In Wissenschaft und Praxis herrscht zwar große Einigkeit über die positive Bedeutung von C2C-Beziehungen. Noch sehr ungenügend hingegen ist das Wissen um die Kultur von Marken, über deren Einflüsse und Wechselwirkungen sowie die Möglichkeiten ihrer Gestaltung. Insbesondere mit den Veränderungsprozessen von Markenkulturen im Zeitverlauf haben sich Wissenschaftler innerhalb der wenig systematischen Markenkulturforschung bislang gar nicht auseinandergesetzt. Das überrascht, da es sich bei Kultur stets um ein historisches Phänomen handelt. Entsprechend reicht es nicht aus, sich eine Markenkultur als Momentaufnahme anzuschauen.

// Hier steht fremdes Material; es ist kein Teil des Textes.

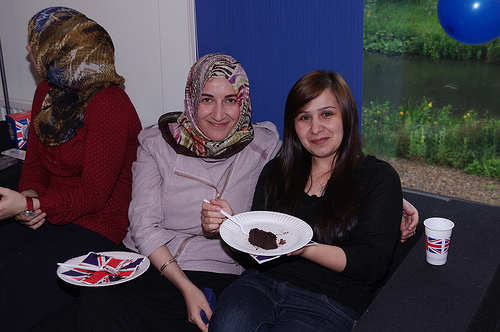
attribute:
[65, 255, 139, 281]
napkin — red, white, and blue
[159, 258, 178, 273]
band — silver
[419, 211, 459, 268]
cup — white, red, blue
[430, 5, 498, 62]
balloon — blue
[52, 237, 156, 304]
plate — paper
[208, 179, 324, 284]
plate. — white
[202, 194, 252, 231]
fork — plastic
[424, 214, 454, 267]
cup — paper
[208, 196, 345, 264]
plate — white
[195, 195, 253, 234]
fork — white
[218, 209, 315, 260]
plate — white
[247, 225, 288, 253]
food — brown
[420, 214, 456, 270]
cup — white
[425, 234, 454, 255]
design — red and blue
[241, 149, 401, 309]
shirt — black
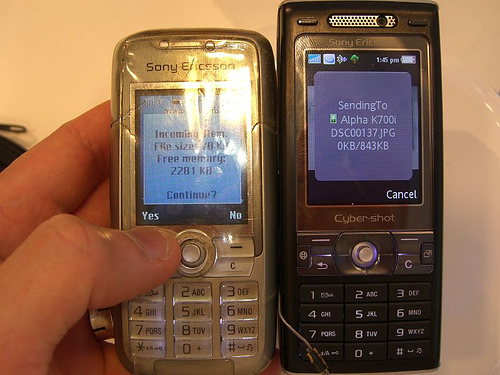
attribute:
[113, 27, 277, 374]
phone — silver, sony, cell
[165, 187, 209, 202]
continue — word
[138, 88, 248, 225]
screen — bright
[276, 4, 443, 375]
phone — black, sony, cell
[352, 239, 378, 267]
button — round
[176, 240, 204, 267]
button — round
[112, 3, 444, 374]
phones — small, white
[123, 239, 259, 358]
buttons — small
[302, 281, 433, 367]
keypad — black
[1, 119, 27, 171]
pouch — black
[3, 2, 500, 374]
photo — owned, will soon appear in a magazine, vivid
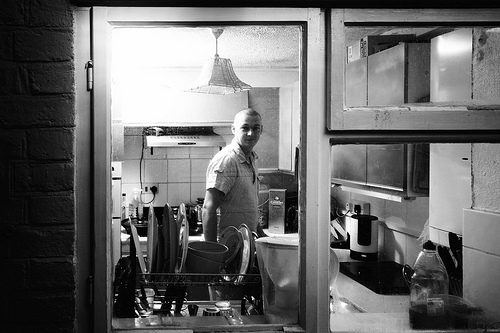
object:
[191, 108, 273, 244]
man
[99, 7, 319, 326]
window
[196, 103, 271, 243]
man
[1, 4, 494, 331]
house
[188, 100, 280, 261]
man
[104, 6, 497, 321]
kitchen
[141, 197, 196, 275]
plate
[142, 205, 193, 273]
plates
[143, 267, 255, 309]
drainer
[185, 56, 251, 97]
light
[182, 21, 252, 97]
light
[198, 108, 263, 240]
man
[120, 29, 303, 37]
ceiling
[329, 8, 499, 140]
cabinet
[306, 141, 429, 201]
cabinet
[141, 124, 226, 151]
vent hood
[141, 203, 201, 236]
stove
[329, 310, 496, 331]
table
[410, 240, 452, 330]
bottle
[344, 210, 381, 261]
kettle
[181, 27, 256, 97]
light fixture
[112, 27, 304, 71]
ceiling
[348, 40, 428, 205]
wood cabinets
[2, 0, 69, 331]
wall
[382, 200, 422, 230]
tile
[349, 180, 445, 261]
wall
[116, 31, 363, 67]
ceiling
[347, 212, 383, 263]
cylinder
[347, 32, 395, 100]
panes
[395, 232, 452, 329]
skateboard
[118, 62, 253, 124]
cabinet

Ausgehend von der klassischen Markenforschung werden daher dessen verhaltensorientierte Theorien um eine theoretische Konzeption einer Entwicklung von Markenkultur ergänzt, die ein wechselseitiges Deuten der Marke im Zeitverlauf sowie dessen Triebkräfte berücksichtigt. Diese Erweiterung zeigt auf, dass die Markenbedeutung in ‚Deutungskämpfen’ zwischen Markenanbieter und -verwendern immer wieder neu ausgehandelt wird. Mithilfe des Fallbeispiels der VW Golf-Kultur wird dieses theoretische Rahmenkonzept konkretisiert und weiterentwickelt, um darauf aufbauend Implikationen für das Markenmanagement abzuleiten.